The most valuable trade asset of Bangladesh has been its LDC status. Garments enter European markets under the EU's Everything But Arms (EBA) programme at zero tariffs. This advantage propelled apparel exports to the EU to 23 billion dollars in 2023, up from 2.0 billion dollars in 2001. Today, ready-made garments (RMG) account for 84 per cent of Bangladesh's total exports, and over 50 per cent of those exports go to the EU.
After graduation, tariffs on Bangladeshi garments will rise to 9.0-12 per cent under standard EU regulations. The WTO estimates a potential annual export loss of up to 8.0 billion dollars-around 14 per cent of Bangladesh's total exports today.
The three-year grace period granted by the EU until the end of 2029 is seen as a breathing space. It is not. India will continue to enjoy preferential access under existing arrangements and is expected to strengthen its position further through new agreements. Similar trade advantages already exist for Vietnam, Pakistan and Sri Lanka.

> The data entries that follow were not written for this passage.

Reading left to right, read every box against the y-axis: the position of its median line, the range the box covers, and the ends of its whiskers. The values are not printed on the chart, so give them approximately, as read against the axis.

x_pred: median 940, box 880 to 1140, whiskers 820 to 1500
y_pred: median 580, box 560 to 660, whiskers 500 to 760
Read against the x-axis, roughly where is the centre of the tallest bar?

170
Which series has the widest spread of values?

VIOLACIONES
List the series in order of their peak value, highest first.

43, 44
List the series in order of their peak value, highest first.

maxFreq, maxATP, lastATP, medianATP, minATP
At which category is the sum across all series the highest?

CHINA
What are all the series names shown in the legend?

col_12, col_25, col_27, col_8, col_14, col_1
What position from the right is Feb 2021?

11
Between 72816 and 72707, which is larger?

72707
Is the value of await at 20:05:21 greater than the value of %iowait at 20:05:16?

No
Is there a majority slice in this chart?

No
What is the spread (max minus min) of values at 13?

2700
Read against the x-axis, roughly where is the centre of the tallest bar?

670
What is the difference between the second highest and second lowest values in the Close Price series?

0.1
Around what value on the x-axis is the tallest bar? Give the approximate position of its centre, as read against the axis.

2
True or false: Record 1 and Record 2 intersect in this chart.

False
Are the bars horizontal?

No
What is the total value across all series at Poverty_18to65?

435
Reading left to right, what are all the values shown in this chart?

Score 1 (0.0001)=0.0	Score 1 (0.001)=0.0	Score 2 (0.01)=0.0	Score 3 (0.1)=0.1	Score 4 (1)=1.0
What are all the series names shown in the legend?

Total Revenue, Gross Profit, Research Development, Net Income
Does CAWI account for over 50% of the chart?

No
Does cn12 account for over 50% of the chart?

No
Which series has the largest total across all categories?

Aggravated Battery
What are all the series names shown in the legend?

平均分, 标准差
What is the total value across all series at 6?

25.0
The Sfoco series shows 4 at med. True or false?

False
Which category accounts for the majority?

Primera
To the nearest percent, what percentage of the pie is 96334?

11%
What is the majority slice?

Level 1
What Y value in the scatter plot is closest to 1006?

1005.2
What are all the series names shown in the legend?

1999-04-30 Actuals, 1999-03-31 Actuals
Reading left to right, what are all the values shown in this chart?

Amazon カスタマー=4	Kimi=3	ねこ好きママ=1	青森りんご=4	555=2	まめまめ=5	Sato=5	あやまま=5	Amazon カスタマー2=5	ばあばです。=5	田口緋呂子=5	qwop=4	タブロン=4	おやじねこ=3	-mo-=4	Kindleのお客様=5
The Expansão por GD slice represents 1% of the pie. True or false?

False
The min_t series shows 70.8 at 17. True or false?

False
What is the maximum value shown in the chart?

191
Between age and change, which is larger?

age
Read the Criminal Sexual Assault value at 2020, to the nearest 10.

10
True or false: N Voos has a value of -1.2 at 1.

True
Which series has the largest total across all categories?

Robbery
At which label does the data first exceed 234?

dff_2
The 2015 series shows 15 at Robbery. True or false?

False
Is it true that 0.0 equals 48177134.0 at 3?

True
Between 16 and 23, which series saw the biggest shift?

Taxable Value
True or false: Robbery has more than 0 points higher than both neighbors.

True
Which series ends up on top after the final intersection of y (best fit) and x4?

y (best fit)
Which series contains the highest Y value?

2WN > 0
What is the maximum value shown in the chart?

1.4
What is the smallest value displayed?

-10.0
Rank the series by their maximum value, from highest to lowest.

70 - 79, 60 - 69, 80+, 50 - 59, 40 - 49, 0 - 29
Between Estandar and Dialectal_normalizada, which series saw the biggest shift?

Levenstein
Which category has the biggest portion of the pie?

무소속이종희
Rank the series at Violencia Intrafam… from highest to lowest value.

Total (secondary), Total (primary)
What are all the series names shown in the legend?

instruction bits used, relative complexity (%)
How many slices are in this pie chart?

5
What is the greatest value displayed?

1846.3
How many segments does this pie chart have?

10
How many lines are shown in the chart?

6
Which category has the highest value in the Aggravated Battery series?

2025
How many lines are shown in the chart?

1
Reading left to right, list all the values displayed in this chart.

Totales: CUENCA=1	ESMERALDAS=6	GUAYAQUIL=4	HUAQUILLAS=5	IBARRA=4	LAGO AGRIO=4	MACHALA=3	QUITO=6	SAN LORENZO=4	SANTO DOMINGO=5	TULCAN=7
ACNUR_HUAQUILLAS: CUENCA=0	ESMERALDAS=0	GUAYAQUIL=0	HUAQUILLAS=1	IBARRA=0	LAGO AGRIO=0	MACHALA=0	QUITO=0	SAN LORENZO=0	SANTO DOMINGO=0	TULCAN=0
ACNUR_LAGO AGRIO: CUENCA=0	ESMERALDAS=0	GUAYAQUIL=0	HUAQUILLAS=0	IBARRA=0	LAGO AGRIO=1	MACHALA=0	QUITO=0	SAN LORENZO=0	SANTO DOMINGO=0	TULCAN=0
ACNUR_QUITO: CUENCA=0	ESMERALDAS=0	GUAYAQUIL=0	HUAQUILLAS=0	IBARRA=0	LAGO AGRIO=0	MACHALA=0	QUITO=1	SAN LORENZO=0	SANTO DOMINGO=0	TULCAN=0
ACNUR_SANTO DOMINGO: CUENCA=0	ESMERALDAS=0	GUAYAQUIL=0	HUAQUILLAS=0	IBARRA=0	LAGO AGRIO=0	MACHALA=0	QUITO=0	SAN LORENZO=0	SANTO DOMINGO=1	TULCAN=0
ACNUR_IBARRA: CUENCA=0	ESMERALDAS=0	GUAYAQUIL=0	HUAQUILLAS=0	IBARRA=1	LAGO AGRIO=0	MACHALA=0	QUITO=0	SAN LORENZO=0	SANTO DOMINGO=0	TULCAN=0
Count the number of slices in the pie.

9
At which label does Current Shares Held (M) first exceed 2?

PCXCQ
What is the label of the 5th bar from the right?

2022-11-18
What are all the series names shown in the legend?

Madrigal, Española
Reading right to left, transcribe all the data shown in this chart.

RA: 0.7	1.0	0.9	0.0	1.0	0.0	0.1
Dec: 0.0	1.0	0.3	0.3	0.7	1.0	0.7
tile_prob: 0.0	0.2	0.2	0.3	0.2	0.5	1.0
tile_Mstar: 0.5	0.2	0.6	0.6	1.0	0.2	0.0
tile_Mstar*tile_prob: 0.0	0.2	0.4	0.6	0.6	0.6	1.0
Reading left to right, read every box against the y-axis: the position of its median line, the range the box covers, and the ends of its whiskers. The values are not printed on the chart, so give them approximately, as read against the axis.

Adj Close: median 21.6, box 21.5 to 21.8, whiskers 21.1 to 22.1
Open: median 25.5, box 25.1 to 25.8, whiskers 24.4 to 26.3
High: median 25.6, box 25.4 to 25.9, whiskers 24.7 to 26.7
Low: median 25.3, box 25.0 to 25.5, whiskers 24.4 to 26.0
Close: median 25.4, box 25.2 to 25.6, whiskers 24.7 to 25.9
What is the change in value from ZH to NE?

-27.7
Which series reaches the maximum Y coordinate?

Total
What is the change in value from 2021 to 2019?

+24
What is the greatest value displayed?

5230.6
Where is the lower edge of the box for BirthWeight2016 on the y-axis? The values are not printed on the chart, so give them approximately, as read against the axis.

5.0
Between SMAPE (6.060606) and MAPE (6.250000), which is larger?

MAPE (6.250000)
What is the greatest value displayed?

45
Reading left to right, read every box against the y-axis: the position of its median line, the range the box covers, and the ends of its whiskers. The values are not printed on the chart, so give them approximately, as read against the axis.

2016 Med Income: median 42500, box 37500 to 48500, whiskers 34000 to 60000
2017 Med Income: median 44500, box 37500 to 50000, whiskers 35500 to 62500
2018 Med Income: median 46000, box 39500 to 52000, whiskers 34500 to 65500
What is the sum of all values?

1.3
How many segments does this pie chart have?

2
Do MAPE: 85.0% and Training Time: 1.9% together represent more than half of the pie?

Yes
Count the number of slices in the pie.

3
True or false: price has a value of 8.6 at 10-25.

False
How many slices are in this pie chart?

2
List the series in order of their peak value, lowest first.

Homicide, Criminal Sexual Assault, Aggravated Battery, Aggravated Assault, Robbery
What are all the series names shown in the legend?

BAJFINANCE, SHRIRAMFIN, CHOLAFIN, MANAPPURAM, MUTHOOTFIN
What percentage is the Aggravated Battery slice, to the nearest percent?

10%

Once the tariff edge is gone, Bangladesh will have little negotiating leverage left.
The domestic economic backdrop makes the situation more difficult. GDP growth is projected at only 3.9 per cent in FY 2026, private investment is at a five-year low, and the banking sector's non-performing loan ratio exceeds 35 per cent, according to the World Bank and CPD. This is not a position from which to absorb a major trade shock unprepared.
Bangladesh must pursue EU GSP+ eligibility with urgency, establish a professional trade negotiation unit, and make export diversification a core budget priority rather than a rhetorical slogan. Delay without structural change only postpones the crisis. The grace period ends in 2029. That is not far away, and global competition is not patient.